Directive 1 >>
Rewrite the section of the Royal Wedding post that begins with "In play, Royal Wedding" and ends with "you enjoy it!", putting "time span" in place of "timeframe".

Excerpted text >>

## begin

Currently Phalanx‘s new incarnation is to be released at the end of August, with an appearance on the arcade cabinets at the NYU Game Center. In the service of that goal, it’s time to go back to the grindstone . . . .

Royal Wedding

Royal Wedding (a name that really needs to be changed) draws loose inspiration from the fascinating Crusader Kings IICKII is what Civilization would be if, instead of playing as an eternal and effectively-omnipotent ruler, you played as a specific person with no more than about 40 years of rulership in you. If you want to keep playing after that, you need to arrange to have an heir.

Manipulating royal lines of succession is one of the best parts of CKIIRoyal Wedding runs with that idea of political marriages, following up on CKII‘s example (and a great conversation with my Game Center colleague Alexander King) by putting intense focus on the question of who’s related to who. Your ability to carry out key game functions increases or is constrained depending on whom you have marriage ties with, and how closely those ties bind.

In play, Royal Wedding is to Diplomacy what Dark Moon is to Battlestar Galactica–or at least, I hope so. The intent was to provide the Machiavellian calculation that Diplomacy inspires in a much shorter timeframe. I’ll leave it to the player to decide whether the game succeeds. 🙂

The rules for Royal Wedding can be found here. Print-and-play elements amount only to a few cards, so this is an easy one to assemble. I hope you enjoy it!

Portfolio Updates

A dream job was posted earlier this week, so I’ve been doing another round of portfolio updates here and on the Game Center’s website as I put my application together. Feel free, as always, to take a look!

This Friday I’ll be off to a wedding; I’ll get the post ready tomorrow so that there are no delays in updating. Expect it to be a prototype of a new game.

## end

(Stored data entries)

## begin

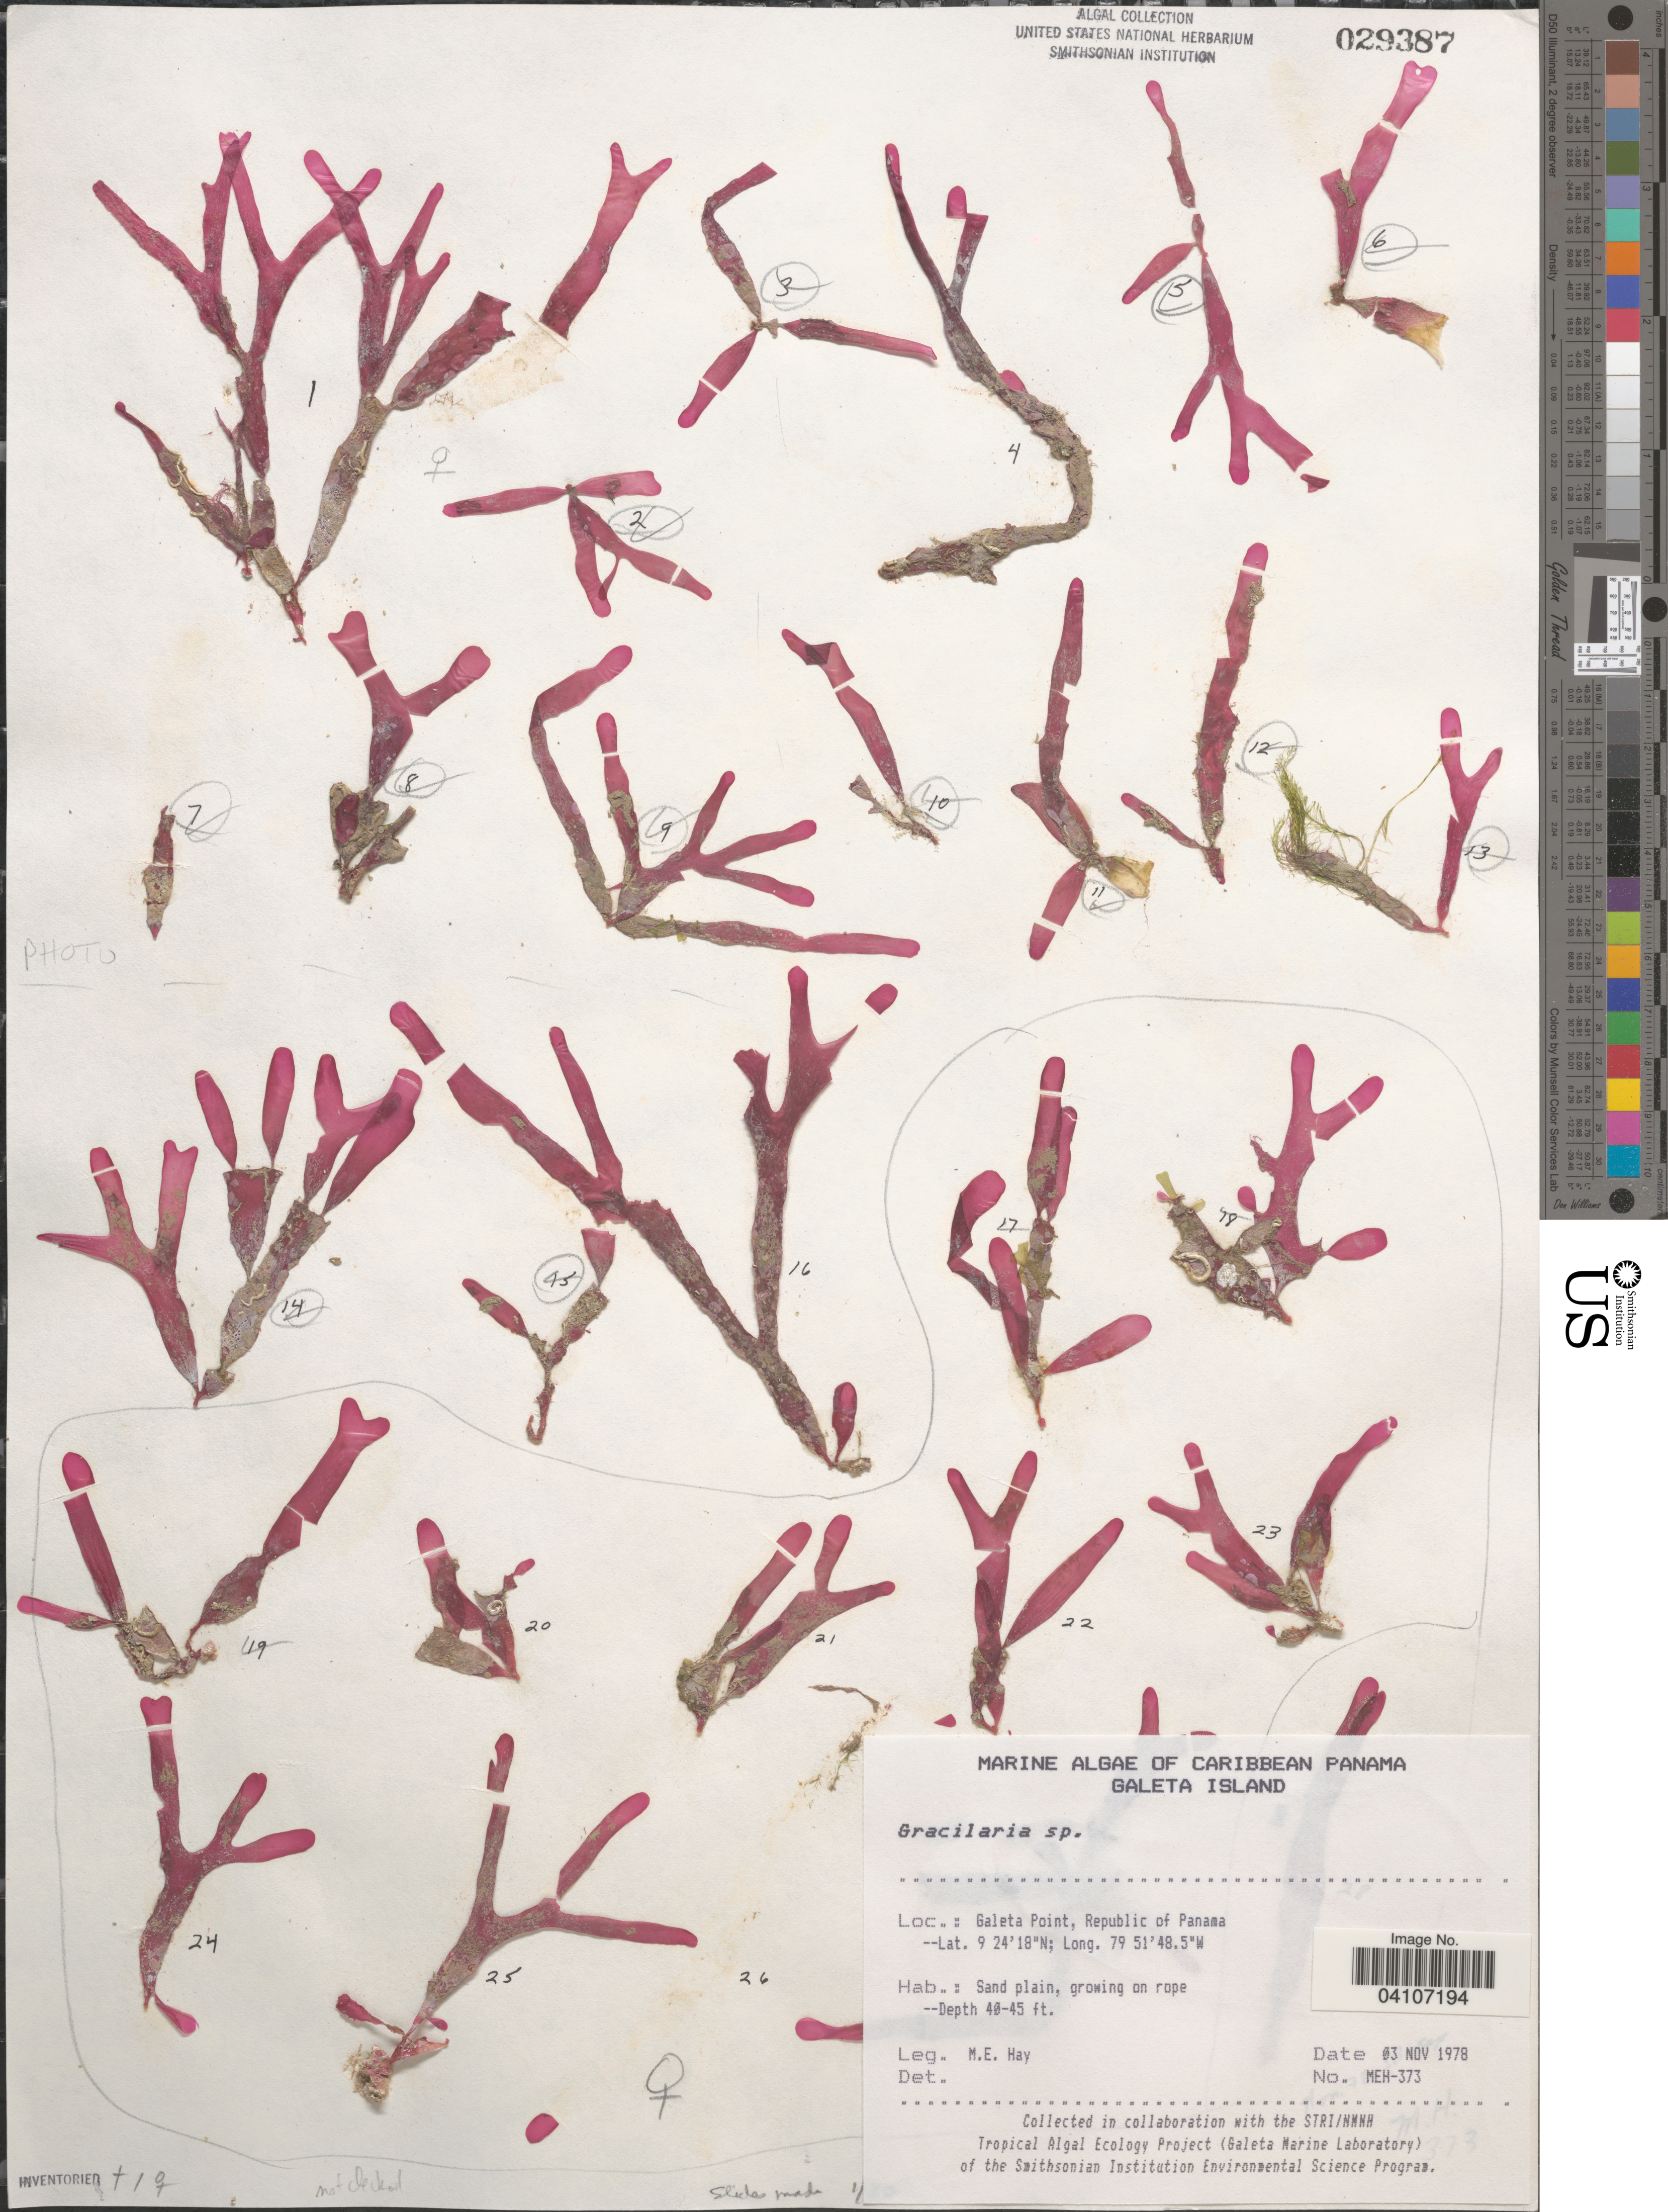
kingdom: Plantae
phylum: Rhodophyta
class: Florideophyceae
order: Gracilariales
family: Gracilariaceae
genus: Gracilaria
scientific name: Gracilaria sp.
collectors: M. E. Hay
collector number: MEH-373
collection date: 1978-11-03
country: Panama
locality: Caribbean Panama. Galeta Island. Galeta Point, Republic of Panama.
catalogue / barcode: US 29387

## end

Directive 2 >>
Copy the rows word for word, starting at the line that contains "collection date: 1978-11-03" and ending at the last line of the rows.

Expected output 1 >>
In play, Royal Wedding is to Diplomacy what Dark Moon is to Battlestar Galactica–or at least, I hope so. The intent was to provide the Machiavellian calculation that Diplomacy inspires in a much shorter time span. I’ll leave it to the player to decide whether the game succeeds. 🙂

The rules for Royal Wedding can be found here. Print-and-play elements amount only to a few cards, so this is an easy one to assemble. I hope you enjoy it!

Expected output 2 >>
collection date: 1978-11-03
country: Panama
locality: Caribbean Panama. Galeta Island. Galeta Point, Republic of Panama.
catalogue / barcode: US 29387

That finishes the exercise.